Comprendre le concept de “bientraitance” - Objectif Soins & Management n° 197 du 01/06/2011 | Espace Infirmier
 

Objectif Soins n° 197 du 01/06/2011

 

Actualités

Sarah Elkaïm  

RÉFLEXION → Lors du dernier Congrès national infirmier(1), Jérôme Pellissier, écrivain(2) et chercheur en psychogérontologie, et Alice Casagrande, déléguée nationale “qualité, gestion des risques et promotion de la bientraitance” à la Croix-rouge, appellent à la prudence dans le maniement de la notion de “bientraitance”, pour se prémunir d’un “effet de mode”.

« Va-t-on en arriver bientôt à un label bientraitance ? », s’interroge Jérôme Pellissier. Une formulation peut-être extrême, mais qui permet de réfléchir à la façon dont on évalue cette bientraitance : « Est-ce que, d’ailleurs, cela peut s’évaluer ? Est-ce qu’on peut la traduire en statistiques ? »

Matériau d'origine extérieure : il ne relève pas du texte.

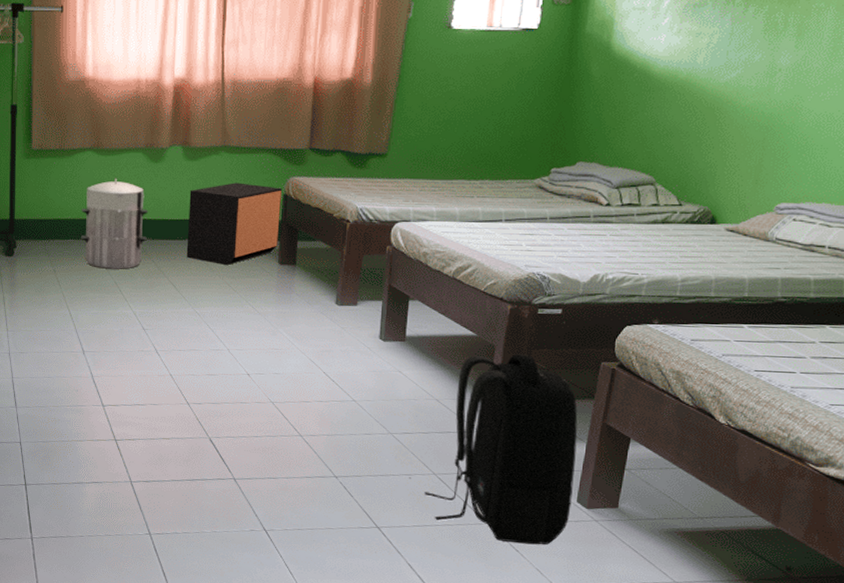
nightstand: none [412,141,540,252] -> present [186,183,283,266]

Un concept délicat à définir

Il convient d’abord de questionner la clarté du concept, qui n’est pas, selon le chercheur, « le contraire de la maltraitance, elle-même difficile à définir ». En caricaturant, il énumère ce qui peut être considéré comme des preuves de bientraitance dans une institution pour personnes âgées : « Ici, les résidents ont la clé de leur chambre ; ici, on frappe avant d’entrer ; ici, ils peuvent choisir s’ils veulent être soignés par un homme ou une femme… Est-ce qu’être bientraitant veut dire respecter la loi ? » Néanmoins, en suivant la logique de sa réflexion, Jérôme Pellissier juge positif le flou qui entoure cette notion : « On ne peut pas avoir de recette pour tout. En la matière, les fameux 14 besoins fondamentaux de la pyramide de Virginia Henderson, une référence en soins infirmiers, n’est pas applicable. Quand on parle de prendre soin, je ne suis pas sûr qu’une grille apporte plus que la rêverie ou le relationnel. » Et de citer, comme fondamentaux d’une politique du « soin bientraitant », les nécessaires qualités d’empathie, d’écoute, de disponibilité.

“Habiter l’instant”

Poursuivant la même réflexion, Alice Casagrande souligne l’importance, pour le personnel soignant, de réévaluer sa propre position vis-à-vis des attentes liées à ce concept. Pour elle, dans la construction même du mot “bien-traitance”, « on garde en mémoire la conscience de l’ombre – la maltraitance – donc le souvenir du risque ». Par conséquent, un triple “travail de deuil” est à mener : le deuil du résultat, ramené au principe plus simple, « que puis-je faire pour l’autre ? ». Dès lors, il faut cesser de « rêver un futur radieux pour des personnes à la fin de leur vie, mais habiter l’instant ». Faire le deuil, ensuite, de notre capacité d’action, pour mieux prendre conscience, dans les pratiques soignantes, de l’importance de l’écrit, c’est-à-dire de la capacité à travailler en équipe : « Une personne qui a de la fièvre souhaite autant que le soignant lui donne un Doliprane, que celui qui prend le relais le lendemain sache qu’elle a eu de la fièvre. » Faire le deuil, enfin, de cet idéal formulé par Victor Hugo : « Le jeune homme est beau, le vieillard est grand. » Autant de préalables qui vont guider les pratiques soignantes, accompagner le travail d’évaluation vers une humilité pragmatique.

À l’issue de ces riches réflexions, Alice Casagrande a conclu son intervention sur une citation du philosophe allemand Emmanuel Kant, qui pourrait devenir l’axiome de la réflexion sur la bientraitance : « Que puis-je connaître ? Que dois-je faire ? Que m’est-il permis d’espérer ? »

(1) Tous les propos rapportés dans l’article ont été tenus lors d’une table ronde dans le cadre du Congrès national infirmier des soins à la personne âgée qui s’est tenu du 20 au 22 mars au Palais des congrès de Paris.

(2) Auteur, notamment de La guerre des âges, Armand Colin, 2007, 237 pages et de La nuit, tous les vieux sont gris : La société contre la vieillesse, Bibliophane, 2003.